佐膺已经拽开帐篷闻言朝他看去:“为什么?”
方海看了看周围说道:“你们不觉得这里阴森森的吗?”
红毛扯着嗓子笑道:“班公湖里洗个澡,死人沟里睡过觉,界山达坂撒泡尿,兄弟,在这过一夜,你这取经路上就走了一半了,怕个啥,大老爷们一个。”
霍璟皱起眉看着红毛:“这里就是死人沟?”
红毛嘿嘿笑着不说话,谢云烟听见“死人沟”三个字顿时来了劲,朝周围看去,到底是大白天,太阳照在终年积雪的山顶散发着圣洁的光芒,震撼人心的美让她眼前一亮脆声脆气的对方海说:“是啊,小哥哥,这里挺好的啊,哪里阴森了,你是不是害怕了啊?”

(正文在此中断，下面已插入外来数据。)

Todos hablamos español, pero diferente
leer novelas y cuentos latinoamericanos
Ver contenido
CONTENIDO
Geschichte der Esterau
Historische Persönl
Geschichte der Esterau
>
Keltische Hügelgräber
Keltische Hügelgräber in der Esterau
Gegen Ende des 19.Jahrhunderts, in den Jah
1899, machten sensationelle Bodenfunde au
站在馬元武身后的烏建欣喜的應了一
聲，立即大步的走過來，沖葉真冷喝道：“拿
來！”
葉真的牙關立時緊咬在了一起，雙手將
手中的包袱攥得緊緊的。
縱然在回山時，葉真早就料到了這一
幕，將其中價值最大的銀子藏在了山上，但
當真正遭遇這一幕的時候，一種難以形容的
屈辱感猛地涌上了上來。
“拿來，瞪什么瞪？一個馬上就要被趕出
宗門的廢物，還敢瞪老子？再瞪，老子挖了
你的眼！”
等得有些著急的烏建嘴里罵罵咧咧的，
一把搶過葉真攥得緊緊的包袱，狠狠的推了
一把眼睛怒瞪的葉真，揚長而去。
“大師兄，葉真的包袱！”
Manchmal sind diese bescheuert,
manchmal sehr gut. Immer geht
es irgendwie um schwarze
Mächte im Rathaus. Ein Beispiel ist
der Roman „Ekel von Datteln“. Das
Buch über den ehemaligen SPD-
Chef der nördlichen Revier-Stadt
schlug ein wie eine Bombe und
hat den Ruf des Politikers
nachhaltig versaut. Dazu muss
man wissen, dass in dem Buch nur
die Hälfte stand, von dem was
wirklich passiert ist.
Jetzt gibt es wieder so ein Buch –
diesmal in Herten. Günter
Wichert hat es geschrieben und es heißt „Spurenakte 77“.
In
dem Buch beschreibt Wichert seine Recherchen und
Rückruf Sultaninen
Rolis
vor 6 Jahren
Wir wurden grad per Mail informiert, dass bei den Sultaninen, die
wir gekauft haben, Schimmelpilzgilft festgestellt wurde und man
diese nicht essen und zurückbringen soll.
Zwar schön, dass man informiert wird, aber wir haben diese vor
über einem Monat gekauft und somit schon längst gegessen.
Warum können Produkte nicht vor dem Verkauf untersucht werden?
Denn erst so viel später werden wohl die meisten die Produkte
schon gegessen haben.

方海被这样一说,面上有些挂不住立马说道:“怎么会害怕呢,我就随口说说。”
于是大家便四散开来,谢云烟看见吴山朝远处的山坡走去,也追了上去喊道:“吴山,吴山,等等我…”
吴山没有回头走了一会停下脚步,回头看了眼,离车子那已经很远了,他又像昨晚一样蹲下身,把手掌贴在土地上凝着神。
谢云烟看着他古怪的姿势,凑到他脸前好奇地问:“你在干嘛呀?吸收大地之精华?莫非在练葵花宝典?”

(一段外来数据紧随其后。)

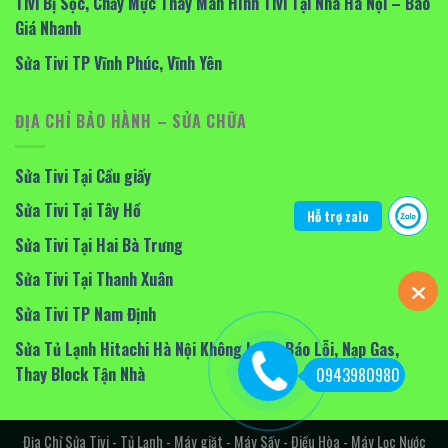
Tivi Bị Sọc, Chảy Mực Thay Màn Hình Tivi Tại Nhà Hà Nội – Báo
Giá Nhanh
Sửa Tivi TP Vĩnh Phúc, Vĩnh Yên
ĐỊA CHỈ BẢO HÀNH – SỬA CHỮA
Sửa Tivi Tại Cầu giấy
Sửa Tivi Tại Tây Hồ
Hỗ trợ zalo
Sửa Tivi Tại Hai Bà Trưng
Sửa Tivi Tại Thanh Xuân
Sửa Tivi TP Nam Định
Sửa Tủ Lạnh Hitachi Hà Nội Không Lạnh, Báo Lỗi, Nạp Gas,
Thay Block Tận Nhà
0943980980
Địa Chỉ Sửa Tivi - Tủ Lạnh - Máy giặt - Máy Sấy - Điều Hòa - Máy Lọc Nước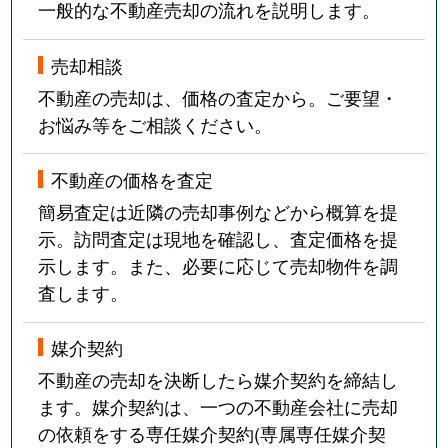
一般的な不動産売却の流れを説明します。
売却相談
不動産の売却は、価格の査定から。ご要望・
お悩み等をご相談ください。
不動産の価格を査定
簡易査定は近隣の売却事例などから概算を提
示。訪問査定は現地を確認し、査定価格を提
示します。また、必要に応じて売却物件を調
査します。
媒介契約
不動産の売却を決断したら媒介契約を締結し
ます。媒介契約は、一つの不動産会社に売却
の依頼をする専任媒介契約(専属専任媒介契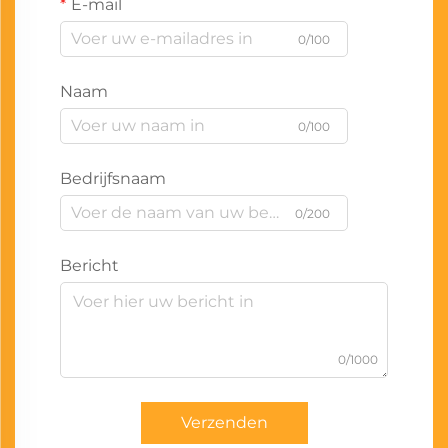
E-mail
0/100
Naam
0/100
Bedrijfsnaam
0/200
Bericht
0/1000
Verzenden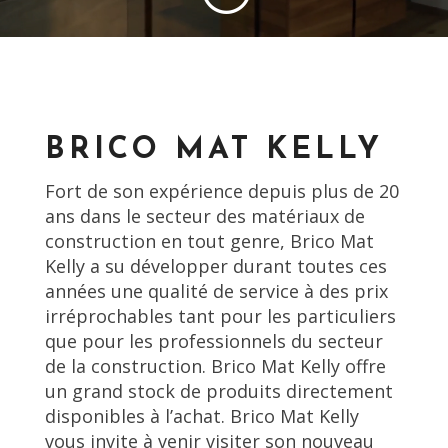
BRICO MAT KELLY
Fort de son expérience depuis plus de 20
ans dans le secteur des matériaux de
construction en tout genre, Brico Mat
Kelly a su développer durant toutes ces
années une qualité de service à des prix
irréprochables tant pour les particuliers
que pour les professionnels du secteur
de la construction. Brico Mat Kelly offre
un grand stock de produits directement
disponibles à l’achat. Brico Mat Kelly
vous invite à venir visiter son nouveau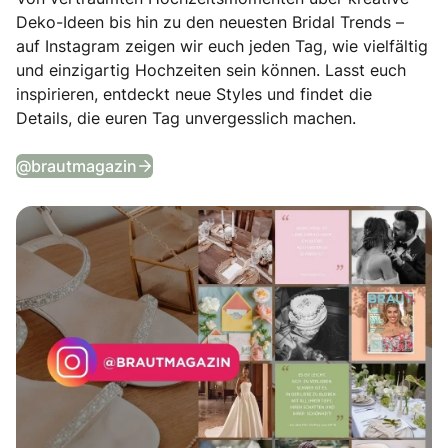
Deko-Ideen bis hin zu den neuesten Bridal Trends –
auf Instagram zeigen wir euch jeden Tag, wie vielfältig
und einzigartig Hochzeiten sein können. Lasst euch
inspirieren, entdeckt neue Styles und findet die
Details, die euren Tag unvergesslich machen.
Tägliche Wedding Vibes auf Instagram
@brautmagazin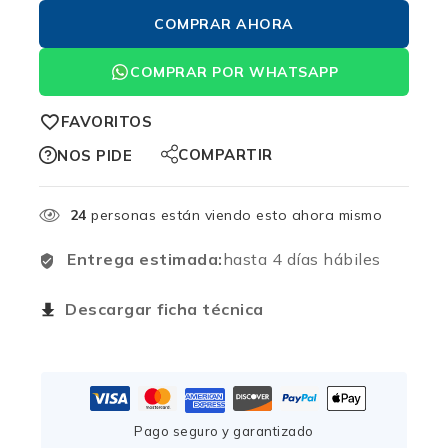
COMPRAR AHORA
COMPRAR POR WHATSAPP
FAVORITOS
COMPARTIR
NOS PIDE
24
personas están viendo esto ahora mismo
Entrega estimada:
hasta 4 días hábiles
Descargar ficha técnica
Pago seguro y garantizado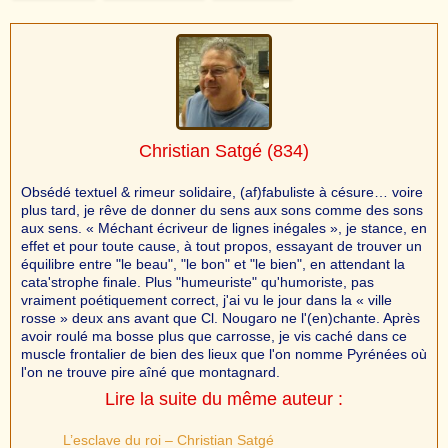
Christian Satgé
(834)
Obsédé textuel & rimeur solidaire, (af)fabuliste à césure… voire
plus tard, je rêve de donner du sens aux sons comme des sons
aux sens. « Méchant écriveur de lignes inégales », je stance, en
effet et pour toute cause, à tout propos, essayant de trouver un
équilibre entre "le beau", "le bon" et "le bien", en attendant la
cata'strophe finale. Plus "humeuriste" qu'humoriste, pas
vraiment poétiquement correct, j'ai vu le jour dans la « ville
rosse » deux ans avant que Cl. Nougaro ne l'(en)chante. Après
avoir roulé ma bosse plus que carrosse, je vis caché dans ce
muscle frontalier de bien des lieux que l'on nomme Pyrénées où
l'on ne trouve pire aîné que montagnard.
Lire la suite du même auteur :
L’esclave du roi – Christian Satgé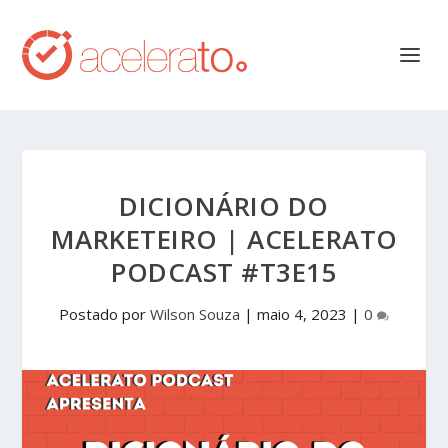
DICIONÁRIO DO
MARKETEIRO | ACELERATO
PODCAST #T3E15
Postado por
Wilson Souza
|
maio 4, 2023
|
0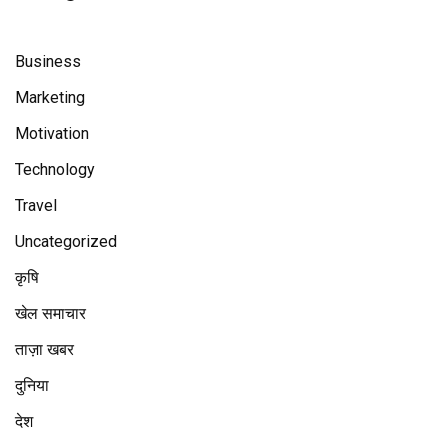
Business
Marketing
Motivation
Technology
Travel
Uncategorized
कृषि
खेल समाचार
ताज़ा खबर
दुनिया
देश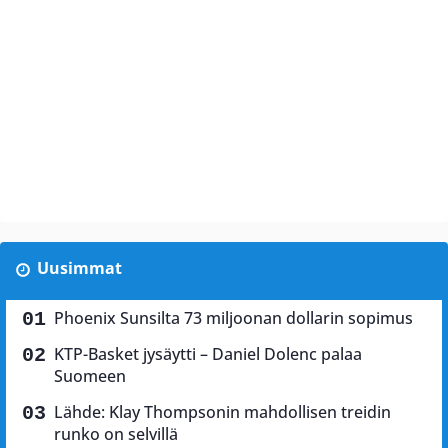
Uusimmat
Phoenix Sunsilta 73 miljoonan dollarin sopimus
KTP-Basket jysäytti – Daniel Dolenc palaa
Suomeen
Lähde: Klay Thompsonin mahdollisen treidin
runko on selvillä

吴山长睫微抬,谢云烟有些圆润的小脸就在他眼前,离他很近,一双大眼纯洁无暇,没有沾染任何尘埃,就这样一眨不眨地盯着他,那少女的芬芳传入吴山的鼻息,他轻皱了下眉,往后退了一步和她拉开距离低声说道:“天一黑就进帐篷,今晚听见任何动静都别出来。”
吴山虽然话不多,但很少用这么正儿八经的口吻嘱咐云烟,云烟随后也站起身有些莫名其妙地绕到他面前眨巴着眼问:“为什么啊?”
吴山已经往其他地方走去:“没有为什么。”
他走了很远来到另一个方向,同样把手放在地上,随后侧过头用耳朵贴在地上,谢云烟有些不解的也跟着趴在地上,仔细地听着,屁股撅得老高,像一只听话的小狗,结果她什么也没听见,立马抬头问道:“地底下有什么啊?”
却看见吴山不知道什么时候已经站起身,正居高临下看着她,太阳悬在他的头顶,不知道是不是晃花了云烟的眼,她竟然看见那个万年冰山的脸上溢出极其寡淡的笑意。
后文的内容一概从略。